YOUR INSTRUCTIONS: Copy out the data below. Leave nothing out and alter nothing.

[Records contained in a dataset]
··········

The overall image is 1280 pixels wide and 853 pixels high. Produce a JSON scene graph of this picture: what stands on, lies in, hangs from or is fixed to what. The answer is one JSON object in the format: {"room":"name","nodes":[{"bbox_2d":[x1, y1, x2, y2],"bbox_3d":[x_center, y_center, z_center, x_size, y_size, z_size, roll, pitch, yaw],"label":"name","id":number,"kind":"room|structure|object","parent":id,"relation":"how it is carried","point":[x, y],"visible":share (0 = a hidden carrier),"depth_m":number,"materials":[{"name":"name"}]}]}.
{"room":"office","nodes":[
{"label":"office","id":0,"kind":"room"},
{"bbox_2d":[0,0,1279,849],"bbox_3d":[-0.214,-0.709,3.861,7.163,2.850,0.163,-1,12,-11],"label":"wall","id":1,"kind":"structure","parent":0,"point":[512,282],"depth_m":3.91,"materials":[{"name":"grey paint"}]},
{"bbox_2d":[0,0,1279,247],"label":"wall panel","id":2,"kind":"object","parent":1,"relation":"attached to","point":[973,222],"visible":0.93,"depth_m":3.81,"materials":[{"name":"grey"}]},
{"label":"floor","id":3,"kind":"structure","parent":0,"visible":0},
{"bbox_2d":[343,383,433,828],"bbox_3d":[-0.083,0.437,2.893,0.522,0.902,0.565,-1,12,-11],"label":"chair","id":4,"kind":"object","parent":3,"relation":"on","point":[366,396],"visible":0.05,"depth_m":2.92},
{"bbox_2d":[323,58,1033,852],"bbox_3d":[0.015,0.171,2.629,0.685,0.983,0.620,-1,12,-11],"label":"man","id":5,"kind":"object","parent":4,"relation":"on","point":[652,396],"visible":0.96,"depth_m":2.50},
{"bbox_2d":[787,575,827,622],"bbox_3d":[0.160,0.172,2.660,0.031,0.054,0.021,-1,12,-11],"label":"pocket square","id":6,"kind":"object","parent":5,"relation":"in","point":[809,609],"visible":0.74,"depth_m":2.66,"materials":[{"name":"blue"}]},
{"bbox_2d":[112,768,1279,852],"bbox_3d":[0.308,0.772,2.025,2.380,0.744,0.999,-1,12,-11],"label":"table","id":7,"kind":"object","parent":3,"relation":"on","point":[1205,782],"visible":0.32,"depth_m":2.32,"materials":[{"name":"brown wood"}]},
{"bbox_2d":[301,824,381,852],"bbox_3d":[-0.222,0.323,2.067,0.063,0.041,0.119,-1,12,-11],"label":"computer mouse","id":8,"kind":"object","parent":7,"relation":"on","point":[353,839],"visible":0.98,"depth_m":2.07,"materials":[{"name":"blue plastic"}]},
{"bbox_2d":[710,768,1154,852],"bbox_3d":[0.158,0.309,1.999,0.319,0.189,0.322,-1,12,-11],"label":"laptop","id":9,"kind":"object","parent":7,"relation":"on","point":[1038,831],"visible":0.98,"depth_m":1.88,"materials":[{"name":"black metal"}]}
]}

··········

ANSWER TO THE PROBLEM:
The overall image is 1280 pixels wide and 853 pixels high. Produce a JSON scene graph of this picture: what stands on, lies in, hangs from or is fixed to what. The answer is one JSON object in the format: {"room":"name","nodes":[{"bbox_2d":[x1, y1, x2, y2],"bbox_3d":[x_center, y_center, z_center, x_size, y_size, z_size, roll, pitch, yaw],"label":"name","id":number,"kind":"room|structure|object","parent":id,"relation":"how it is carried","point":[x, y],"visible":share (0 = a hidden carrier),"depth_m":number,"materials":[{"name":"name"}]}]}.
{"room":"office","nodes":[
{"label":"office","id":0,"kind":"room"},
{"bbox_2d":[0,0,1279,849],"bbox_3d":[-0.214,-0.709,3.861,7.163,2.850,0.163,-1,12,-11],"label":"wall","id":1,"kind":"structure","parent":0,"point":[512,282],"depth_m":3.91,"materials":[{"name":"grey paint"}]},
{"bbox_2d":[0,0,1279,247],"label":"wall panel","id":2,"kind":"object","parent":1,"relation":"attached to","point":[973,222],"visible":0.93,"depth_m":3.81,"materials":[{"name":"grey"}]},
{"label":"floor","id":3,"kind":"structure","parent":0,"visible":0},
{"bbox_2d":[343,383,433,828],"bbox_3d":[-0.083,0.437,2.893,0.522,0.902,0.565,-1,12,-11],"label":"chair","id":4,"kind":"object","parent":3,"relation":"on","point":[366,396],"visible":0.05,"depth_m":2.92},
{"bbox_2d":[323,58,1033,852],"bbox_3d":[0.015,0.171,2.629,0.685,0.983,0.620,-1,12,-11],"label":"man","id":5,"kind":"object","parent":4,"relation":"on","point":[652,396],"visible":0.96,"depth_m":2.50},
{"bbox_2d":[787,575,827,622],"bbox_3d":[0.160,0.172,2.660,0.031,0.054,0.021,-1,12,-11],"label":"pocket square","id":6,"kind":"object","parent":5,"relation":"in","point":[809,609],"visible":0.74,"depth_m":2.66,"materials":[{"name":"blue"}]},
{"bbox_2d":[112,768,1279,852],"bbox_3d":[0.308,0.772,2.025,2.380,0.744,0.999,-1,12,-11],"label":"table","id":7,"kind":"object","parent":3,"relation":"on","point":[1205,782],"visible":0.32,"depth_m":2.32,"materials":[{"name":"brown wood"}]},
{"bbox_2d":[301,824,381,852],"bbox_3d":[-0.222,0.323,2.067,0.063,0.041,0.119,-1,12,-11],"label":"computer mouse","id":8,"kind":"object","parent":7,"relation":"on","point":[353,839],"visible":0.98,"depth_m":2.07,"materials":[{"name":"blue plastic"}]},
{"bbox_2d":[710,768,1154,852],"bbox_3d":[0.158,0.309,1.999,0.319,0.189,0.322,-1,12,-11],"label":"laptop","id":9,"kind":"object","parent":7,"relation":"on","point":[1038,831],"visible":0.98,"depth_m":1.88,"materials":[{"name":"black metal"}]}
]}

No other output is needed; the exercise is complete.